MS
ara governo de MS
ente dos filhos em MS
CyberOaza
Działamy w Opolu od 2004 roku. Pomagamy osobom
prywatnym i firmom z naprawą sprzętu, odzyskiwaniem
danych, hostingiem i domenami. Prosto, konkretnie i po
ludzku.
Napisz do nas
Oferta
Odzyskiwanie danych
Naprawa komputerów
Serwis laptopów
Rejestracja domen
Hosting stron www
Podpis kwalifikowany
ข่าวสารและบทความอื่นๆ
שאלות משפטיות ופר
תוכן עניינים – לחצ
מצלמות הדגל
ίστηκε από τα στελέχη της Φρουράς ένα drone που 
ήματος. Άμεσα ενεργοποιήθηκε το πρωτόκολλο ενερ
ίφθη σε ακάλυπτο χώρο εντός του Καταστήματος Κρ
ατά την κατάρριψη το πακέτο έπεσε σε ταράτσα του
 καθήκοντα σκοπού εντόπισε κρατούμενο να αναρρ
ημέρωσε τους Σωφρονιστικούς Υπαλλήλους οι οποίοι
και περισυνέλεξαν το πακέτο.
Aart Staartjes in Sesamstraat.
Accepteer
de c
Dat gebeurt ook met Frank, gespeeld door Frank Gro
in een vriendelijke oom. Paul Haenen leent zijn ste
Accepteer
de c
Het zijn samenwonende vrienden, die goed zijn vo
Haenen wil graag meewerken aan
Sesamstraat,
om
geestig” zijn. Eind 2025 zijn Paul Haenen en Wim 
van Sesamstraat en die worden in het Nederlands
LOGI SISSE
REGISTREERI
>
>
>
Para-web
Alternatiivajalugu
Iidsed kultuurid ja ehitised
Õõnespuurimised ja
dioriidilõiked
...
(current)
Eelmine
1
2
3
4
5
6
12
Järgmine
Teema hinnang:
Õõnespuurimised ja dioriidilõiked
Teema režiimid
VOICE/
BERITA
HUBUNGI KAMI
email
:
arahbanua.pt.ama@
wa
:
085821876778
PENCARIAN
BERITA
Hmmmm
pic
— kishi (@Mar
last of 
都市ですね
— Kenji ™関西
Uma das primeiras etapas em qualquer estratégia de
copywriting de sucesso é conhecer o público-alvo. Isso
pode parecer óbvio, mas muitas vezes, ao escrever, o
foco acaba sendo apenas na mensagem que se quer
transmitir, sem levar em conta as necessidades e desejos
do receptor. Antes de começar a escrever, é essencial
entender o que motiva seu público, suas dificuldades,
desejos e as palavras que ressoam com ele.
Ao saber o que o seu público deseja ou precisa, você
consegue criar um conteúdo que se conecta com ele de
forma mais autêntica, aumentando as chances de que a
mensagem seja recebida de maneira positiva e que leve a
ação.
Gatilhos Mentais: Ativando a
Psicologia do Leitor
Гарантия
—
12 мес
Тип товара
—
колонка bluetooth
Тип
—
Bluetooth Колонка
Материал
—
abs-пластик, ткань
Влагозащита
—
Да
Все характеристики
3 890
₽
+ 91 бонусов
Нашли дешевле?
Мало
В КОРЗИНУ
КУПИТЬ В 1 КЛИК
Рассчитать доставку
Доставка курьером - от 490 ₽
--
**Exercise details**
Copy the lines above, please. Keep them exact.

**Reply**
MS
ara governo de MS
ente dos filhos em MS
CyberOaza
Działamy w Opolu od 2004 roku. Pomagamy osobom
prywatnym i firmom z naprawą sprzętu, odzyskiwaniem
danych, hostingiem i domenami. Prosto, konkretnie i po
ludzku.
Napisz do nas
Oferta
Odzyskiwanie danych
Naprawa komputerów
Serwis laptopów
Rejestracja domen
Hosting stron www
Podpis kwalifikowany
ข่าวสารและบทความอื่นๆ
שאלות משפטיות ופר
תוכן עניינים – לחצ
מצלמות הדגל
ίστηκε από τα στελέχη της Φρουράς ένα drone που 
ήματος. Άμεσα ενεργοποιήθηκε το πρωτόκολλο ενερ
ίφθη σε ακάλυπτο χώρο εντός του Καταστήματος Κρ
ατά την κατάρριψη το πακέτο έπεσε σε ταράτσα του
 καθήκοντα σκοπού εντόπισε κρατούμενο να αναρρ
ημέρωσε τους Σωφρονιστικούς Υπαλλήλους οι οποίοι
και περισυνέλεξαν το πακέτο.
Aart Staartjes in Sesamstraat.
Accepteer
de c
Dat gebeurt ook met Frank, gespeeld door Frank Gro
in een vriendelijke oom. Paul Haenen leent zijn ste
Accepteer
de c
Het zijn samenwonende vrienden, die goed zijn vo
Haenen wil graag meewerken aan
Sesamstraat,
om
geestig” zijn. Eind 2025 zijn Paul Haenen en Wim 
van Sesamstraat en die worden in het Nederlands
LOGI SISSE
REGISTREERI
>
>
>
Para-web
Alternatiivajalugu
Iidsed kultuurid ja ehitised
Õõnespuurimised ja
dioriidilõiked
...
(current)
Eelmine
1
2
3
4
5
6
12
Järgmine
Teema hinnang:
Õõnespuurimised ja dioriidilõiked
Teema režiimid
VOICE/
BERITA
HUBUNGI KAMI
email
:
arahbanua.pt.ama@
wa
:
085821876778
PENCARIAN
BERITA
Hmmmm
pic
— kishi (@Mar
last of 
都市ですね
— Kenji ™関西
Uma das primeiras etapas em qualquer estratégia de
copywriting de sucesso é conhecer o público-alvo. Isso
pode parecer óbvio, mas muitas vezes, ao escrever, o
foco acaba sendo apenas na mensagem que se quer
transmitir, sem levar em conta as necessidades e desejos
do receptor. Antes de começar a escrever, é essencial
entender o que motiva seu público, suas dificuldades,
desejos e as palavras que ressoam com ele.
Ao saber o que o seu público deseja ou precisa, você
consegue criar um conteúdo que se conecta com ele de
forma mais autêntica, aumentando as chances de que a
mensagem seja recebida de maneira positiva e que leve a
ação.
Gatilhos Mentais: Ativando a
Psicologia do Leitor
Гарантия
—
12 мес
Тип товара
—
колонка bluetooth
Тип
—
Bluetooth Колонка
Материал
—
abs-пластик, ткань
Влагозащита
—
Да
Все характеристики
3 890
₽
+ 91 бонусов
Нашли дешевле?
Мало
В КОРЗИНУ
КУПИТЬ В 1 КЛИК
Рассчитать доставку
Доставка курьером - от 490 ₽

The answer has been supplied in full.